October 9, 2002
As the deciding battle approaches in the war over government regulation in the telecom industry, many companies are carefully watching the U.S. government's next step.
"Regulations is probably my number one concern right now,” says Vern Kennedy, CEO of Broadview Networks Holdings Inc., a CLEC with about 300,000 lines in the Northeast.
Broadview is one of hundreds of CLECs that came onto the scene after the 1996 Telecommunications Act was passed. The Act requires regional Bells to allow competitors access to their networks at a set price determined by each state, and it was meant to boost competition. In exchange, the RBOCs were permitted to apply for long-distance licenses in their territories.
The CLECs are wary of revisions to the Act. With RBOCs stepping up the pressure to roll back some of the pricing regulations, CLECs could be the first to feel further pain.
The RBOCs are complaining that the unbundled network elements platform (UNE-P) is putting them at a competitive disadvantage. Speaking at a Lehman Brothers conference in Arizona yesterday, SBC Communications Inc. (NYSE: SBC) chairman and CEO Edward E. Whitacre blamed regulations for the company’s loss of about 750,000 UNE-P lines to competitors in the third quarter this year alone, indicating that service to the company’s customers could suffer if UNE-P is not discontinued. In a press release late last month, SBC charged that losses due to UNE-P were forcing it to lay off 11,000 employees (see SBC's Fed Up, But So Are Its Critics).

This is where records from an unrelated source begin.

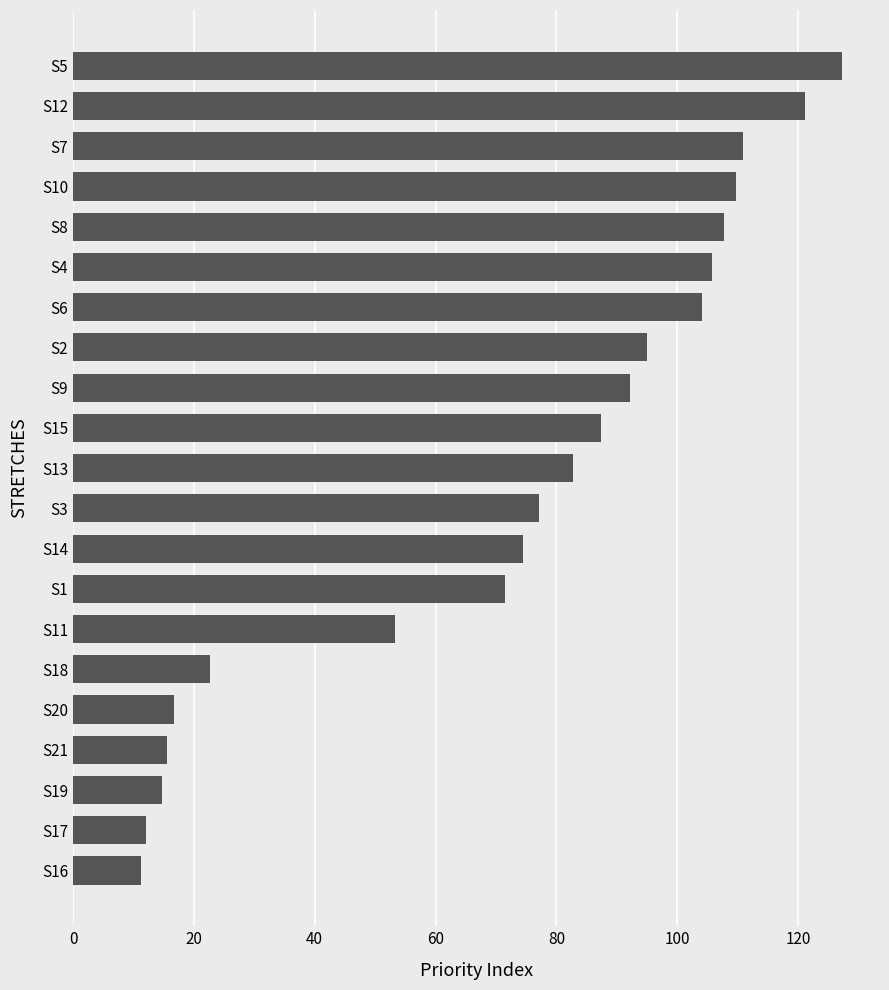

Does the chart contain stacked bars?

No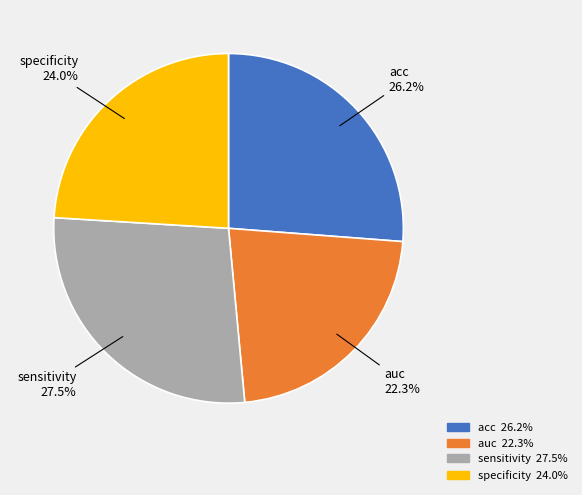

Does specificity represent more than half of the total?

No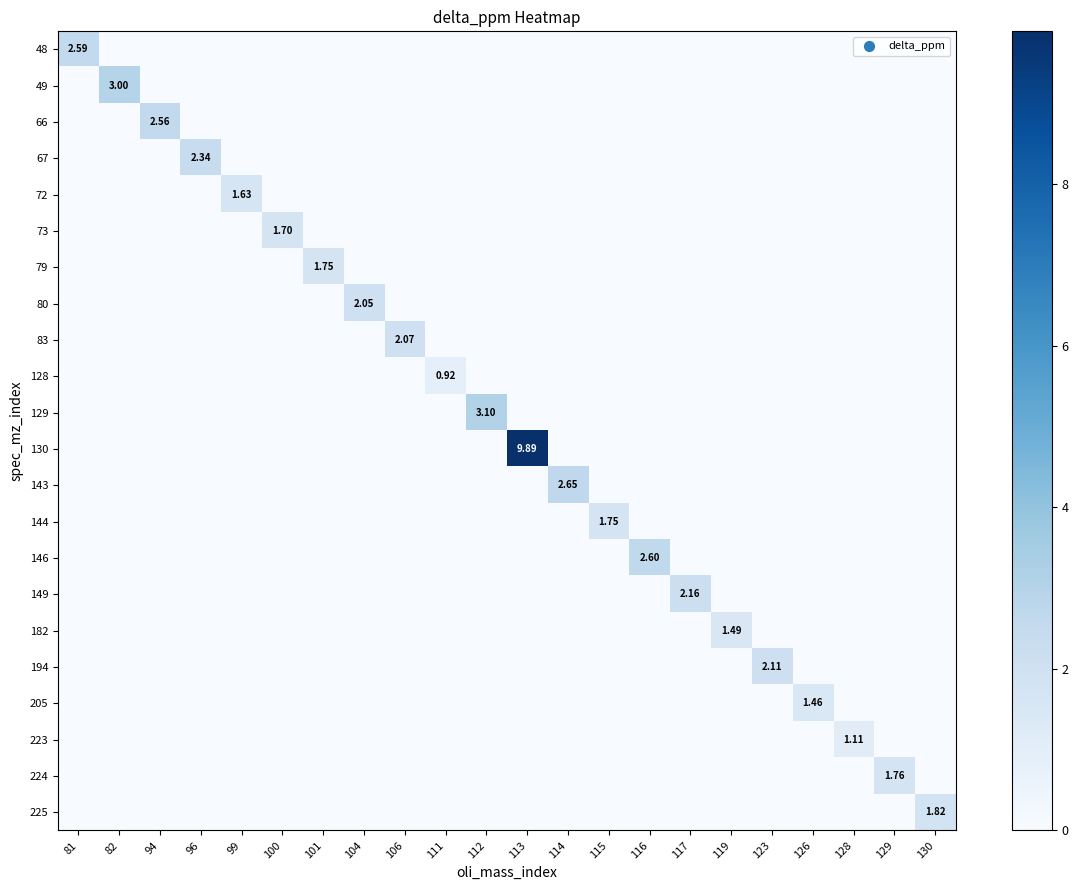

How many data points does each series have?

22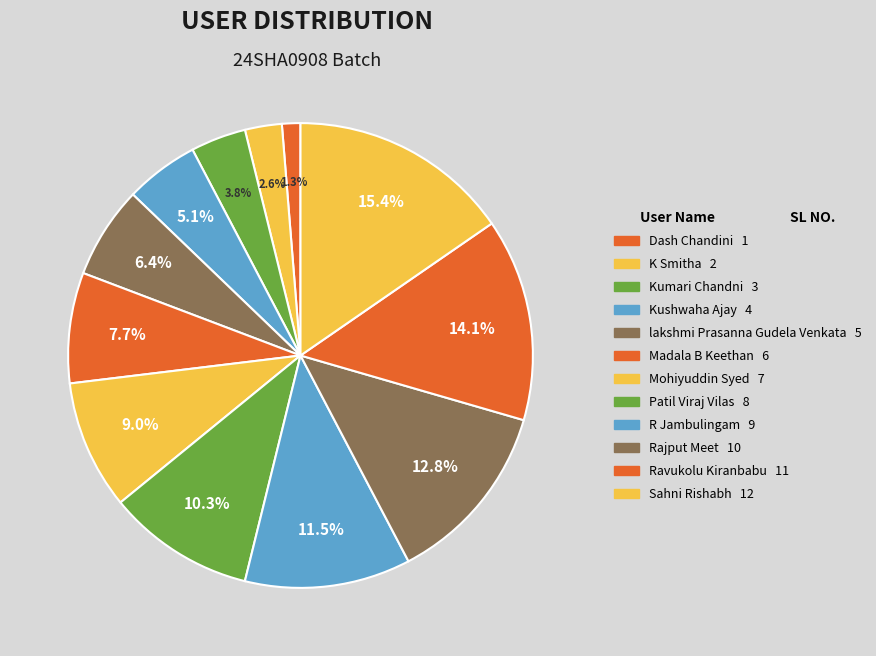

The Madala B Keethan slice represents 1% of the pie. True or false?

False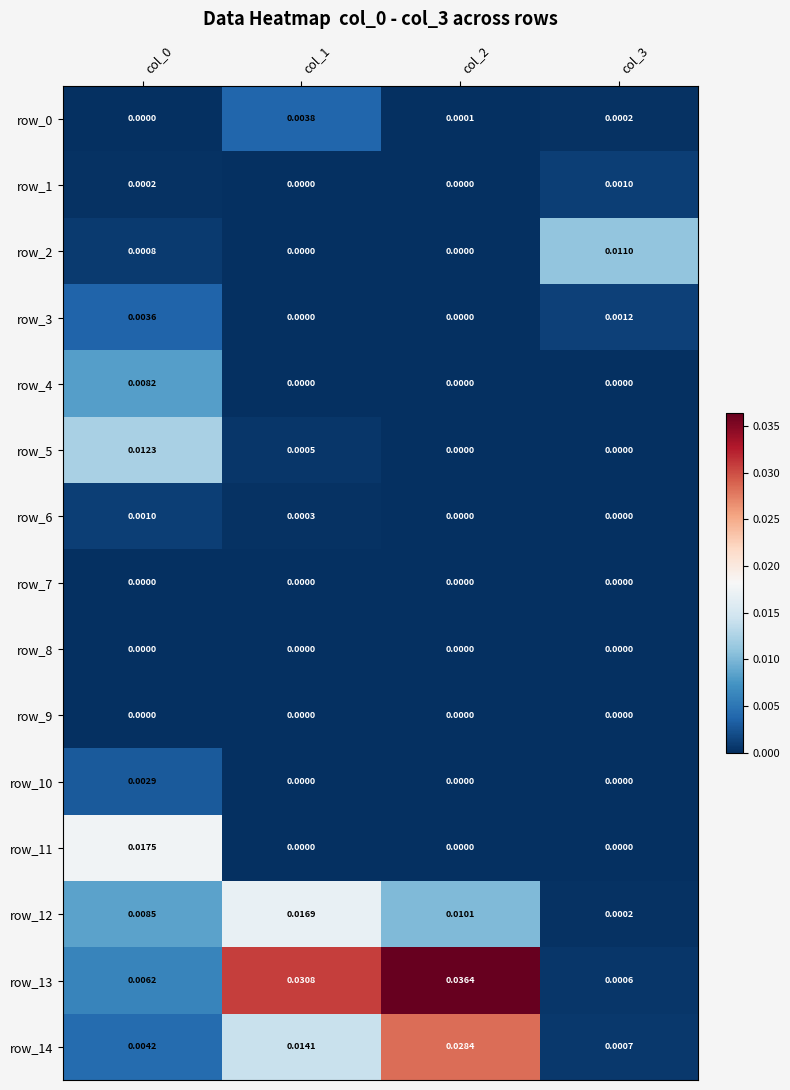

Which series has the largest range (max minus min)?

row_13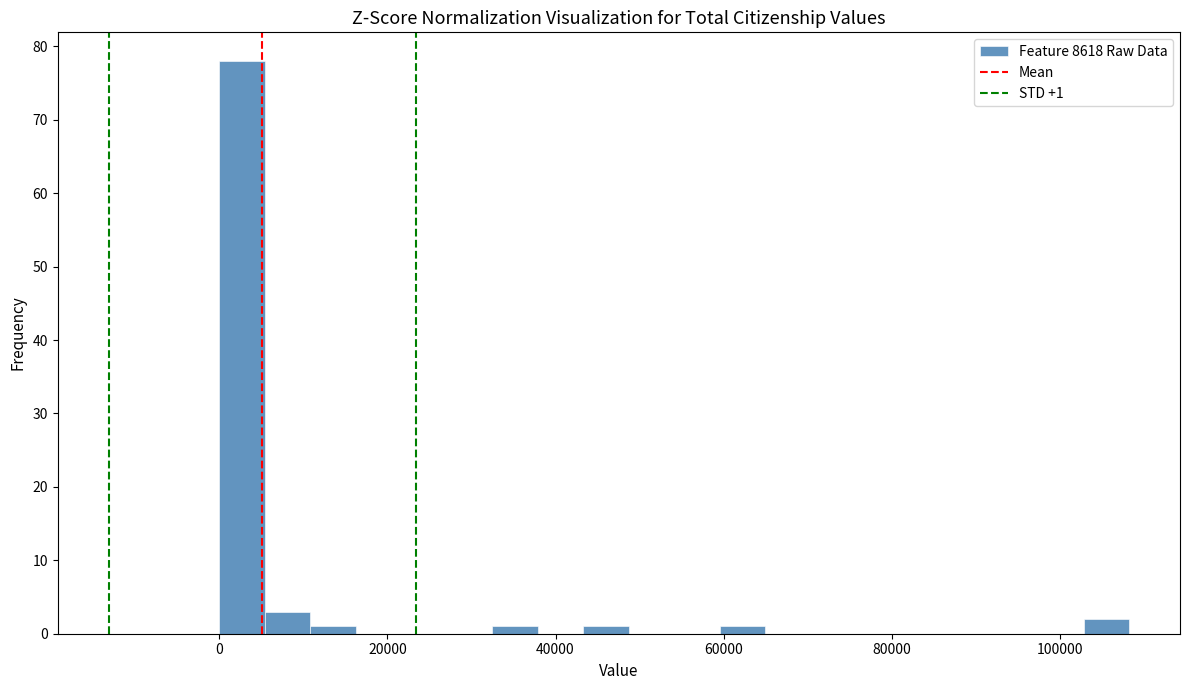

Read against the x-axis, roughly where is the centre of the tallest bar?

2000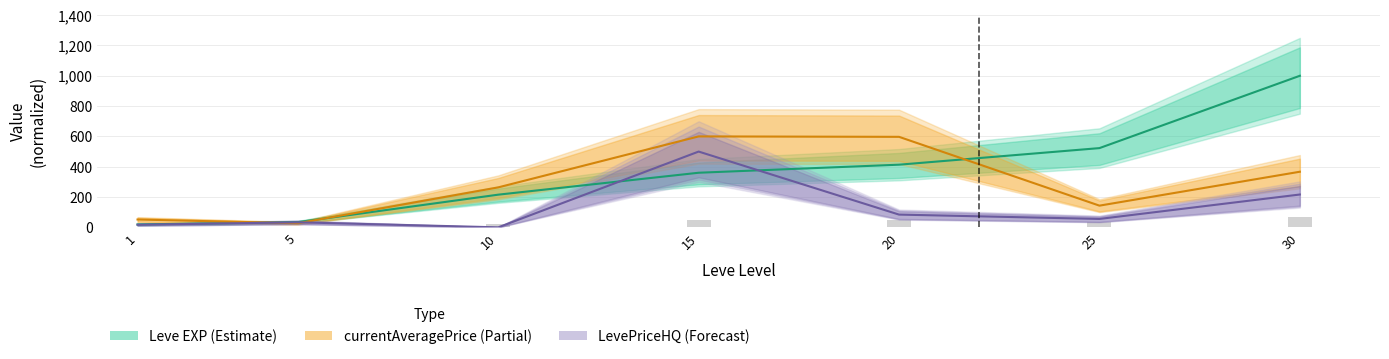

At which label does LevePriceHQ first exceed 55?

15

In light of recent comments by Federal Communications Commission (FCC) chairman Michael Powell, it looks as if the RBOCs' campaign just might succeed. "Times have changed and policies must change," he said at a Goldman Sachs & Co. conference on October 2. "[The government] can advance and implement a regulatory structure that more faithfully answers more to capital investment, rather than airy political imperatives."
The FCC has said it could reach a decision on whether or not to dismantle the regulations by the end of the year.
"There is definitely a move afoot to come up with some kind of compromise,” says Network Conceptions LLC analyst Phil Jacobson. “The FCC may well force a two-year phase-out of UNE-P… and we believe that the switching element is what will be targeted.”
Jacobson disagrees with the RBOC claim that UNE-P dissuades them from building out their networks. “What are the RBOCs going to offer... if there’s no one pushing them?”
He says, however, that since a phase-out of UNE-P would have to happen over several years, it would not be catastrophic for CLECs, which could migrate their services to other facilities-based CLECs. “There’s no way it would be a drop-dead thing,” Jacobson says. “The CLECs would have enough time to find a solution.”
In addition, the phase-out of UNE-P will probably only affect the business market where there are CLECs with their own infrastructures, Jacobson says. The residential market he thinks likely to remain untouched. This is because only the RBOCs have infrastructure into this market. If competitors could no longer use their networks, regulators would be virtually condoning a service monopoly.
While Jacobson doubts that the disappearance of UNE-P will hurt CLECs, he says it would probably be very painful for the RBOCs themselves, since they'd lose the wholesale price they now are getting from the CLECs. "They should be careful what they wish for,” he warns. "It might come true."